• Your objective
Copy every line of text in the material below word for word. Leave out the pictures.

• Source records
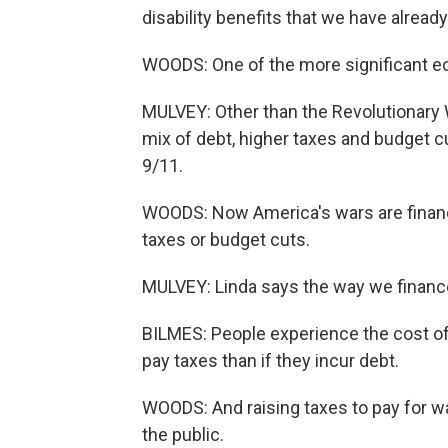
disability benefits that we have already
WOODS: One of the more significant ec
MULVEY: Other than the Revolutionary W
mix of debt, higher taxes and budget 
9/11.
WOODS: Now America's wars are financ
taxes or budget cuts.
MULVEY: Linda says the way we financ
BILMES: People experience the cost of 
pay taxes than if they incur debt.
WOODS: And raising taxes to pay for w
the public.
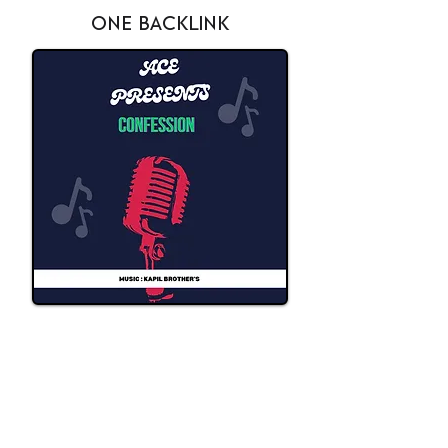
ONE BACKLINK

• Reply to the task
disability benefits that we have already
WOODS: One of the more significant ec
MULVEY: Other than the Revolutionary W
mix of debt, higher taxes and budget 
9/11.
WOODS: Now America's wars are financ
taxes or budget cuts.
MULVEY: Linda says the way we financ
BILMES: People experience the cost of 
pay taxes than if they incur debt.
WOODS: And raising taxes to pay for w
the public.
ONE BACKLINK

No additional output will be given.